Demands for rapid fulfillment are causing companies to change how and where they warehouse and transport goods.
“Loads used to see two, three, maybe four touches before the goods were in the hands of the end-consumer,” says one CEO. But today, getting goods to consumers faster means “seven, eight or nine touches [moving] the freight to a network of warehouses and forward positions.”
Around 46% of respondents say regulations drive significant change in transportation. For example, one regulation mandates the use of electronic driver logs (ELDs) instead of the traditional paper-based system. Drivers are supposed to follow a rule that dictates they can’t be on the road for more than 11 hours during a 14-hour period, and when they reach the 11-hour mark, they have to stop driving.

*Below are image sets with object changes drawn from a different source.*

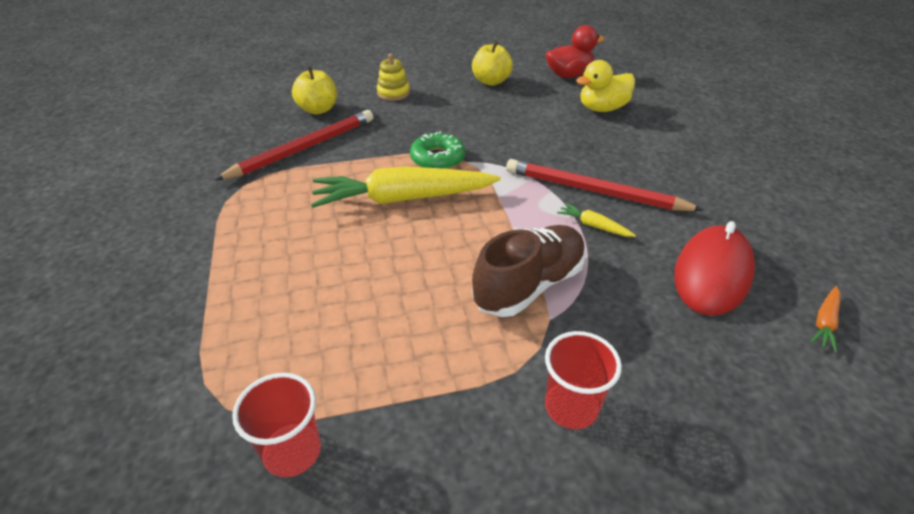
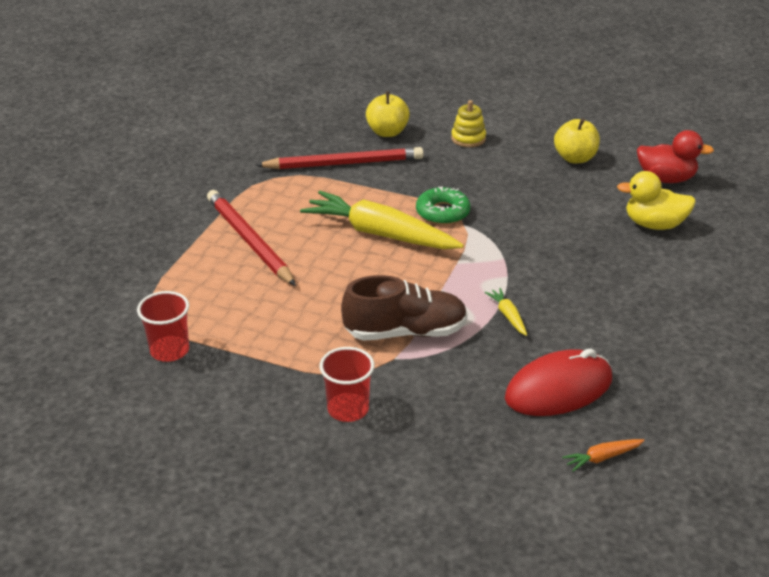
camera: 35 degrees right, 5 degrees down
red pencil [506,159,703,211] -> red pencil moved to [207,190,296,286]

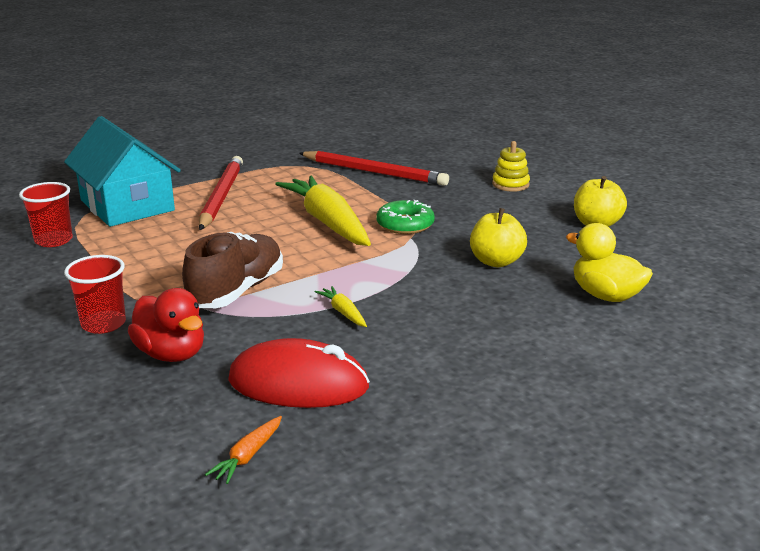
camera: 35 degrees right, 10 degrees down
brown shoe [341,275,468,340] -> brown shoe turned 90 degrees counterclockwise [182,232,283,308]
yellow apple [366,91,410,137] -> yellow apple moved to [470,208,527,267]
yellow carrot [485,288,527,336] -> yellow carrot turned 45 degrees counterclockwise [315,286,367,327]
orange carrot [562,439,645,472] -> orange carrot turned 75 degrees counterclockwise [205,416,282,484]
red duck [637,130,714,183] -> red duck moved to [128,288,204,362]
none -> turquoise house [64,116,181,227]

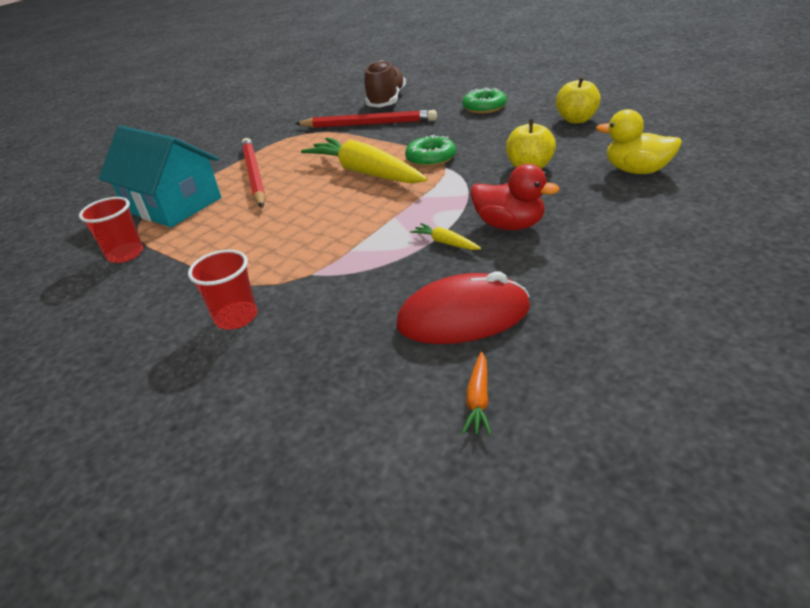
camera: 15 degrees left, 10 degrees up
red duck [128,288,204,362] -> red duck moved to [470,164,560,230]
brown shoe [182,232,283,308] -> brown shoe moved to [364,60,406,107]
yellow stacking toy [492,141,530,192] -> green donut [462,88,507,114]

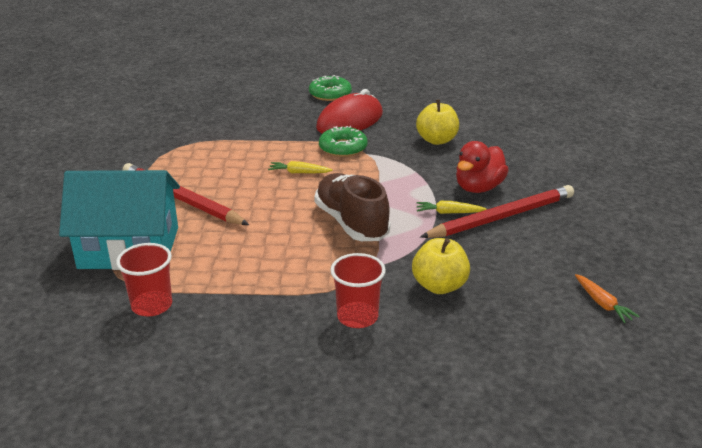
camera: 40 degrees left, 5 degrees down
red pencil [295,110,437,128] -> red pencil moved to [420,185,574,238]
yellow carrot [301,137,427,183] -> yellow carrot [268,161,333,173], size x0.41
brown shoe [364,60,406,107] -> brown shoe moved to [314,173,390,241]
red mouse [396,271,530,344] -> red mouse moved to [316,89,383,134]
red duck [470,164,560,230] -> red duck turned 135 degrees clockwise [456,141,509,193]
yellow apple [556,76,601,123] -> yellow apple moved to [412,238,470,294]
yellow duck [596,109,682,174] -> none

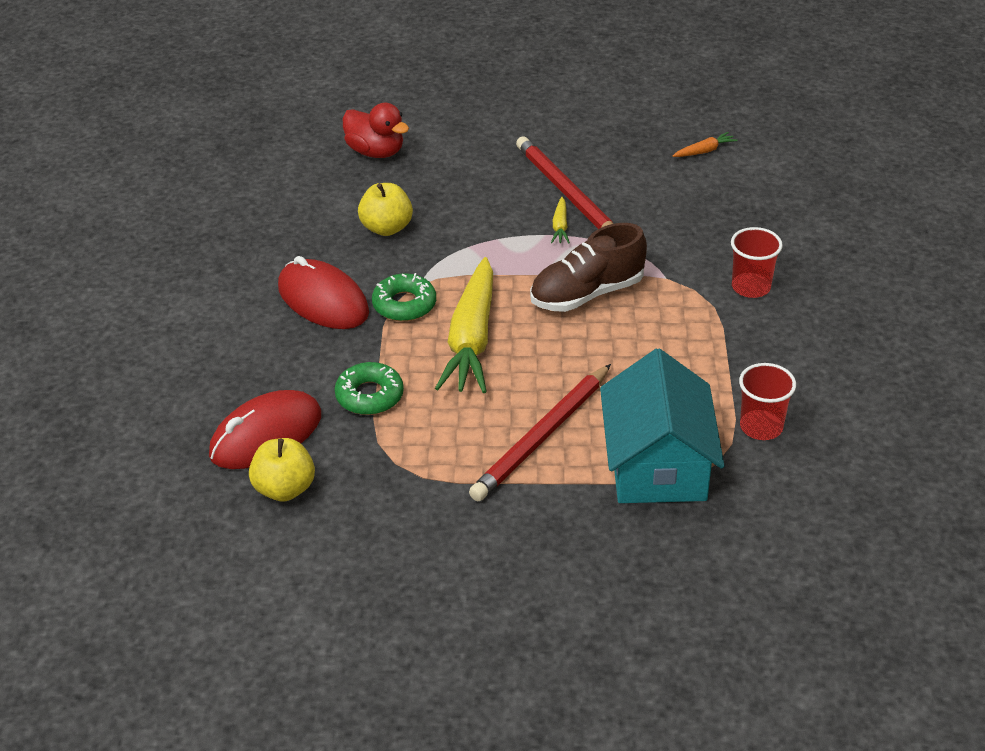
camera: 90 degrees left, 10 degrees up
yellow carrot [268,161,333,173] -> yellow carrot [435,257,493,393], size x2.46
green donut [309,75,352,101] -> green donut moved to [335,362,404,415]
yellow apple [412,238,470,294] -> yellow apple moved to [249,438,315,501]
red duck [456,141,509,193] -> red duck moved to [342,103,409,158]
none -> red mouse [209,390,321,469]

However, “it doesn’t always make sense to stop right at 11 hours,” says one respondent. “What if the driver is on a bridge or stuck in traffic or is only a few minutes away from a proper rest stop?”
With ELDs, drivers don’t have the flexibility they did with the paper system – and that shift can lead to higher prices for companies.
For companies in the logistics, supply chain and transportation space, these four forces are disruptive and exciting. Innovative leaders will lean into the transformation and look for opportunities in the changing landscape.